Bio

David Palumbo-Liu standing outside

Hello! I’m David Palumbo-Liu

The Louise Hewlett Nixon Professor and Professor of Comparative Literature at Stanford University

My fields of interest include social and cultural criticism, studies in race and ethnicity, human rights, environmental justice, and the specific role that literature and the humanities play in helping us address each of these areas. I have published in each of these areas, including seven books and numerous articles that have been translated into Chinese, German, French and Portuguese. My most recent book is Speaking Out of Place: Getting Our Political Voices Back (Haymarket Books). All of my books can be viewed on my Books page.

 

I trained at the University of California, Berkeley in East Asian area studies, classical Chinese literature, and comparative literature. My graduate work focused on Chinese literature and on literary criticism and theory. I spent one year in Taiwan studying Chinese language, and one year in Kyoto as a fellow of the American Council of Learned Societies and the Social Science Research Council. There I researched Japanese scholarship on classical Chinese literature at Kyoto University and at the Research Institute for Humanistic Studies, and was appointed a fellow at both institutions. I received my PhD in Comparative Literature from Berkeley in 1988. 

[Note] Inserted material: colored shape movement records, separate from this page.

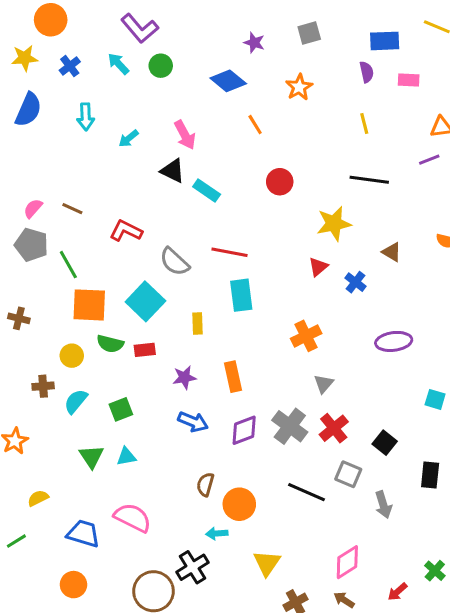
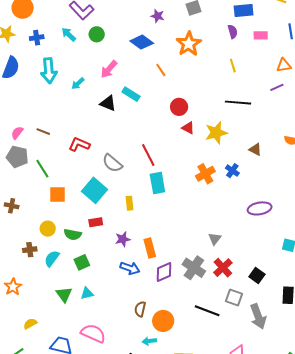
blue cross: (70, 66) -> (37, 38), turned 32
orange star: (299, 87) -> (189, 44), size x1.4
cyan arrow: (86, 117) -> (49, 71), size x1.4
pink arrow: (185, 135) -> (109, 69), moved, turned 72
cyan rectangle: (207, 191) -> (131, 94), moved
red line: (230, 252) -> (148, 155), turned 55
red triangle: (318, 267) -> (188, 128), moved, turned -48
orange square: (89, 305) -> (57, 195), size x0.7
orange cross: (306, 336) -> (205, 174), moved
green semicircle: (110, 344) -> (73, 234), moved
orange rectangle: (233, 377) -> (150, 248), moved
gray arrow: (383, 505) -> (258, 316), size x1.4

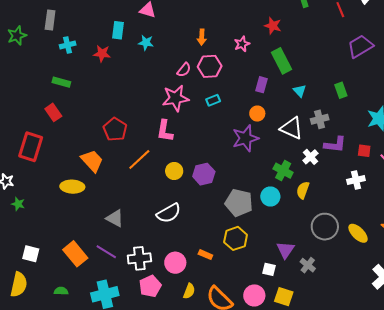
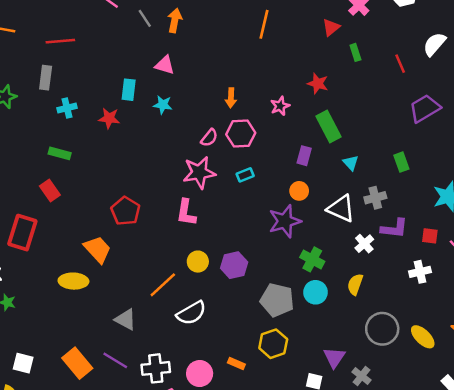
orange line: (139, 160) -> (163, 285), moved
green cross: (283, 171) -> (312, 259), moved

While pursuing a PhD in comparative literature at Berkeley, I began working in Asian American studies as well, teaching courses on Asian American history and literature and ethnic studies. Upon completion of the PhD, I accepted a joint appointment as assistant professor in Georgetown University’s School of Foreign Service and Department of English, where I taught courses on Chinese literature and American ethnic literature, literary criticism and theory, and comparative literature.

In 1990, I joined the Department of Comparative Literature at Stanford. I was a founding faculty member of Stanford’s Program in Comparative Studies in Race and Ethnicity (CSRE), which was established in 1997. 

In 1994 I declined a visiting appointment at Harvard in order to accept a year’s fellowship leave at the Stanford Humanities Center. In 1998 I spent the fall term teaching courses on immigration, decolonization, and exoticism at the Stanford Program in Paris–I returned to teach courses in human rights in 2018, and participated in many political and intellectual events surrounding the fiftieth anniversary of Mai ’68. In autumn 2011 I taught at the Oxford campus and gave a series of talks at Wadham and Brasenose colleges, and at the Rothermere American Institute at Oxford.

In 2007 I was offered the Jackman Chair in Humanities and the Arts at the University of Toronto.

My public writing has appeared in The Washington Post, Jacobin, Truthout, The Nation, The Guardian, AlterNet, Salon, Al Jazeera, and other venues. All my blogs are on my website.

I am currently working on a second book for Haymarket, tentatively entitled, More Than Survival: Learning for the Future.

As an activist I am involved with the struggle for Palestinian rights, and other groups such as the Rohingya, Uyghurs, and Tibetans, the people of Kashmir, Indigenous peoples in general. I am part of the Organizing Collective of the US Campaign for the Academic and Cultural Boycott of Israel (USACBI), and the Campus Antifascist Network.